**PASSAGE:**
-------------------------

Managerial banter aside, the emphasis on running at Klopp's Borussia Dortmund is made clear by a look at the numbers. In the first game of the 2011-12 season, at home against Hamburg, the Bundesliga database IMPIRE revealed the following interesting points: with 58 per cent possession, the Borussians ran a total 124.67 km, Sven Bender proved himself once again a tireless worker bee. Klopp's team were also superior to the opposition when it came to sprints, with 193 compared to 150. The number of misplaced passes also reflected the one-sidedness of the encounter. While nearly a quarter of Hamburg's passes (23.6 per cent) failed to find their target, the home team's passes failed to find a teammate only 13.6 per cent of the team.

-------------------------

**RECORDS SHOWN:**
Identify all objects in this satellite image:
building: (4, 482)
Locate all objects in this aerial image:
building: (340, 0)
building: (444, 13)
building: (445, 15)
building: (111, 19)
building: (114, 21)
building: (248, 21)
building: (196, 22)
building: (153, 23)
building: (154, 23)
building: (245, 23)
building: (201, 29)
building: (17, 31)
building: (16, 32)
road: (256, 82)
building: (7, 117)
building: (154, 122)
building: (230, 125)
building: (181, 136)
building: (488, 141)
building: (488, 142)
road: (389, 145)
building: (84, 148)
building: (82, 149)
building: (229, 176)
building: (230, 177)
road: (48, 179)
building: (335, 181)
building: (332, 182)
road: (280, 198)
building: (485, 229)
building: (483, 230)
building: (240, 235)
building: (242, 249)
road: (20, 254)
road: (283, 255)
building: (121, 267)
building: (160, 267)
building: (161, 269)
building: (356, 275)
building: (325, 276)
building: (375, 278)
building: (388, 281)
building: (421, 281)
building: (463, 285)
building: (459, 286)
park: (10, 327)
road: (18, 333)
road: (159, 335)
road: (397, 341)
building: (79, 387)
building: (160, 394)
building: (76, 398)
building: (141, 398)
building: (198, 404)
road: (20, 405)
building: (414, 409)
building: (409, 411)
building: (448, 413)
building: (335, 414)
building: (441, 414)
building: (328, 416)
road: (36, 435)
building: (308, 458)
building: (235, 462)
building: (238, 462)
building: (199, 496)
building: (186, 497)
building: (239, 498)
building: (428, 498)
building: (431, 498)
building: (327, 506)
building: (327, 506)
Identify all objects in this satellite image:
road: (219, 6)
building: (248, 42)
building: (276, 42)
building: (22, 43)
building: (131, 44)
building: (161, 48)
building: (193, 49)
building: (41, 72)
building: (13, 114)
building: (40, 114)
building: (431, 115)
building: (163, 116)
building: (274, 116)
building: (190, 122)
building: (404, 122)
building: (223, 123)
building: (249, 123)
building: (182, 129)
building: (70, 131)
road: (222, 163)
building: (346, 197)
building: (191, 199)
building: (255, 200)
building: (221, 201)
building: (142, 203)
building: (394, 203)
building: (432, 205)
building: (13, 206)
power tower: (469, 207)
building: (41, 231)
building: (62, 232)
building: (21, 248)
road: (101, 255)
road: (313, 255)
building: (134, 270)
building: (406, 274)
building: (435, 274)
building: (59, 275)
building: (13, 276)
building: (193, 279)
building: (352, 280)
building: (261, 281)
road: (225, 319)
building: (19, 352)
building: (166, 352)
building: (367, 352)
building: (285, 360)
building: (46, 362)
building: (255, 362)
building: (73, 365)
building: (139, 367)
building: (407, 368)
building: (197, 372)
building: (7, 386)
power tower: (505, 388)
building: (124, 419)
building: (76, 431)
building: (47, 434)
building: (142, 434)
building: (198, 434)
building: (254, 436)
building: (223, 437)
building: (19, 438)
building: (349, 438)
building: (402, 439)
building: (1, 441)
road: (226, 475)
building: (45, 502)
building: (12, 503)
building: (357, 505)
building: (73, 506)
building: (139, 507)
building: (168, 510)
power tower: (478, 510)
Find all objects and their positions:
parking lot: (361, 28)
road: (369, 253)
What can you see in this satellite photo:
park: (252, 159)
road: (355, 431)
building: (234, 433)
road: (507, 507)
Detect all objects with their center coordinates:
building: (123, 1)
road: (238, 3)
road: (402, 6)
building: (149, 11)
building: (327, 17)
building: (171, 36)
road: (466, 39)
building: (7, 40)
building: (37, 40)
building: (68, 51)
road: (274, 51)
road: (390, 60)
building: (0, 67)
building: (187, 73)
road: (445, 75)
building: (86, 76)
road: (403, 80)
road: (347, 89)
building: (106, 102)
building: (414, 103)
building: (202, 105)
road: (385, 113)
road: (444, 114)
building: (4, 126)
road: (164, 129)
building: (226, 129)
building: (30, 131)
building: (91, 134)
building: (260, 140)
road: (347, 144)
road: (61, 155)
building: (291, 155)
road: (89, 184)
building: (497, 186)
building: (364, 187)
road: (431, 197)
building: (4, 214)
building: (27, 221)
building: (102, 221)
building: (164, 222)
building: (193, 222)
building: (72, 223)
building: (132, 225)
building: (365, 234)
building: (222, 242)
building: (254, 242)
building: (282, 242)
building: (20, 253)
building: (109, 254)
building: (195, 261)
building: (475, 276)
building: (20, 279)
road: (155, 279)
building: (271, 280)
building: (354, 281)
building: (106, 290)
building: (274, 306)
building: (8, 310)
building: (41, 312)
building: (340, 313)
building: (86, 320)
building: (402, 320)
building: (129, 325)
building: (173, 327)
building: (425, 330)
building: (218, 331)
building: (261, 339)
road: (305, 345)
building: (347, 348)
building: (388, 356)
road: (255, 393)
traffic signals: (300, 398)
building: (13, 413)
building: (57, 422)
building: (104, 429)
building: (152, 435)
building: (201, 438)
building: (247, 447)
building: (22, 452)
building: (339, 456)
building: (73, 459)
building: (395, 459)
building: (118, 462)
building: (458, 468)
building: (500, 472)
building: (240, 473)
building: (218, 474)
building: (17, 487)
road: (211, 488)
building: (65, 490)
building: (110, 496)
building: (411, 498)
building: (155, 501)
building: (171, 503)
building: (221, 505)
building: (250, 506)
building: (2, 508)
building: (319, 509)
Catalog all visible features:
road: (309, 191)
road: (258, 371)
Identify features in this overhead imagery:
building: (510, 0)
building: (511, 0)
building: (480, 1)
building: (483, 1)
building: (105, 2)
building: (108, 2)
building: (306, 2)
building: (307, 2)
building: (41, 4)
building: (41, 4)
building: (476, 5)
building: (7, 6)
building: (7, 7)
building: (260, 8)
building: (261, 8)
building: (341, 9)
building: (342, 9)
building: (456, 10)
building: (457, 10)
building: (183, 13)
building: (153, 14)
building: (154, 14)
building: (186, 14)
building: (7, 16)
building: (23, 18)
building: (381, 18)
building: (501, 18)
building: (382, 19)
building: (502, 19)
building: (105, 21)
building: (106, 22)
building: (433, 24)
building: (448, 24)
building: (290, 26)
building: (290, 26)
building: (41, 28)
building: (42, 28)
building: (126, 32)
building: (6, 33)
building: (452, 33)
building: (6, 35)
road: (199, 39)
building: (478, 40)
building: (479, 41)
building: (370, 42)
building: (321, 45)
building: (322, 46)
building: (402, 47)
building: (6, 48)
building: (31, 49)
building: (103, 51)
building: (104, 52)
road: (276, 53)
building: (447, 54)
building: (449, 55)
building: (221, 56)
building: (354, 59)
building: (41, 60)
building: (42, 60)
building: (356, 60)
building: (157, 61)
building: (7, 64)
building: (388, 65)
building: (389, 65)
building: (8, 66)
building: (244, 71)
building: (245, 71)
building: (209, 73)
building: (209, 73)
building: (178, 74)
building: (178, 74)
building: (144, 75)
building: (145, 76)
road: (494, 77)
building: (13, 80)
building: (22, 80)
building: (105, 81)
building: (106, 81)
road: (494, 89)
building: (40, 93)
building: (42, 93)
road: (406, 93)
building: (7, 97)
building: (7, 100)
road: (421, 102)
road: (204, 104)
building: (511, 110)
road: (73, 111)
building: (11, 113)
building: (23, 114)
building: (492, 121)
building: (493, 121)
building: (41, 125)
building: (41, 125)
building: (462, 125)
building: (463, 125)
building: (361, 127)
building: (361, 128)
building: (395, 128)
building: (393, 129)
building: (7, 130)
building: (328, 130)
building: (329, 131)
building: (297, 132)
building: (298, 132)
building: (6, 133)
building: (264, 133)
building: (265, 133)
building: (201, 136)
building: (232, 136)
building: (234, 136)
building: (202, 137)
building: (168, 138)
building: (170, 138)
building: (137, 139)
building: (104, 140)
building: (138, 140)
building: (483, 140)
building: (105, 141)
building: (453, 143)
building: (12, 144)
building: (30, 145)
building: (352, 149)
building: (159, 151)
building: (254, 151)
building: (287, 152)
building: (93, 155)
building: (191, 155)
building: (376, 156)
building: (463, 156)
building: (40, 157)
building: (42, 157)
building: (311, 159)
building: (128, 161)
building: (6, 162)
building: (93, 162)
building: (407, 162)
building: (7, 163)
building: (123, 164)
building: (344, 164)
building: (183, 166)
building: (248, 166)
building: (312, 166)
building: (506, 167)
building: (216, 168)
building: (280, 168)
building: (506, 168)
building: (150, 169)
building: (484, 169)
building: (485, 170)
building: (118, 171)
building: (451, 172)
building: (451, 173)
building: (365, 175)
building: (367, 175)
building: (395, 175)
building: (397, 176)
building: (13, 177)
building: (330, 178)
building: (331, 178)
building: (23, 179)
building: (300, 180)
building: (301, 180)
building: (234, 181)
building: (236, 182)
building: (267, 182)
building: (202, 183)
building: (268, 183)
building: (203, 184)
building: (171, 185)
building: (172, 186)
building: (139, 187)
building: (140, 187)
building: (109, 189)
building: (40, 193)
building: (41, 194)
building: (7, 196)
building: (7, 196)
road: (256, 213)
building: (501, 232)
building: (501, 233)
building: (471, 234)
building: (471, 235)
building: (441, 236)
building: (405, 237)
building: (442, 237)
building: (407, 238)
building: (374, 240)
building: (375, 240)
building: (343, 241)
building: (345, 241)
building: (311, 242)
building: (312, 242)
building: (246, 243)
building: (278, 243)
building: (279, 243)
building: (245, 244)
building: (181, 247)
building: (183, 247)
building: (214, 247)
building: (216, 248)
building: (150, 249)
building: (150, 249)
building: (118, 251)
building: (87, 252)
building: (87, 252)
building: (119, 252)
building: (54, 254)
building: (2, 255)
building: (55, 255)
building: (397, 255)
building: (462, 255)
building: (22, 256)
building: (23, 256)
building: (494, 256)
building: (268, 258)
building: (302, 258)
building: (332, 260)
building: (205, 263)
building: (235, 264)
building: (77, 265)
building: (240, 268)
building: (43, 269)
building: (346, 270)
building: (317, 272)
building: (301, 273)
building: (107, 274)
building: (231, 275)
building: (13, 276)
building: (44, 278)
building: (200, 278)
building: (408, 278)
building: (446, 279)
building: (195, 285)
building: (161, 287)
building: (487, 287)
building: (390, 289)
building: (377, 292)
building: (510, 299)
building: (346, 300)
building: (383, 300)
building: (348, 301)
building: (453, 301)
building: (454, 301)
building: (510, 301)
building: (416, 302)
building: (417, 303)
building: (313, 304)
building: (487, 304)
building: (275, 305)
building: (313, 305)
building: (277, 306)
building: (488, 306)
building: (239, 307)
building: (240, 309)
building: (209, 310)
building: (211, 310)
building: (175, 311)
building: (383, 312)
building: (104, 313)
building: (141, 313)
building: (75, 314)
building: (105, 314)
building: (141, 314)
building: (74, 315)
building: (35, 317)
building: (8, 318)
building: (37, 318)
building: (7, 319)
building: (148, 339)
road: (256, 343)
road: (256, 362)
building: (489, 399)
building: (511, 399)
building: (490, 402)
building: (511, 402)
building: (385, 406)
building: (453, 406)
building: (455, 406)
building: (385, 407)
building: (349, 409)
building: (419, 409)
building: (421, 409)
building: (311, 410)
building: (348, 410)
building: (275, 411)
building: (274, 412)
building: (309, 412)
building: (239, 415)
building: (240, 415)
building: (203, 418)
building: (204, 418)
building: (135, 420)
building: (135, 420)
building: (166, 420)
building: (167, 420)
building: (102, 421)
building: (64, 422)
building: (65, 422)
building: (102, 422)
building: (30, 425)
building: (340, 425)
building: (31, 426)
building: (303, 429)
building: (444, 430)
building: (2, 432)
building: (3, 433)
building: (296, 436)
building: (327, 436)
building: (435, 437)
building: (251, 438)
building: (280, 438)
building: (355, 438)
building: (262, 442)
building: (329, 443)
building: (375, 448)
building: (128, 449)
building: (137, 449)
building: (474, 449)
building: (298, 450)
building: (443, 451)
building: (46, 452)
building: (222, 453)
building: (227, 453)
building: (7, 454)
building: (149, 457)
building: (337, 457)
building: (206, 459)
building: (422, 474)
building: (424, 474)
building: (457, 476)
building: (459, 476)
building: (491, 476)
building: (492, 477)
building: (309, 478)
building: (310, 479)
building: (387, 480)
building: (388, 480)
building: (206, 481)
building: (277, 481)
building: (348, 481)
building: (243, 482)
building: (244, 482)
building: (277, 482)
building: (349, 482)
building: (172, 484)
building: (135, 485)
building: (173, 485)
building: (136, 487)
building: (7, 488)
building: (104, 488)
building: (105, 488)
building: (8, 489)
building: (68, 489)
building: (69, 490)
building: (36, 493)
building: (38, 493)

-------------------------

**TASK:** Which percentages appear in the passage about Klopp's Dortmund? The rows have nothing to do with this.

**SOLUTION:** 58 per cent, 23.6 per cent, 13.6 per cent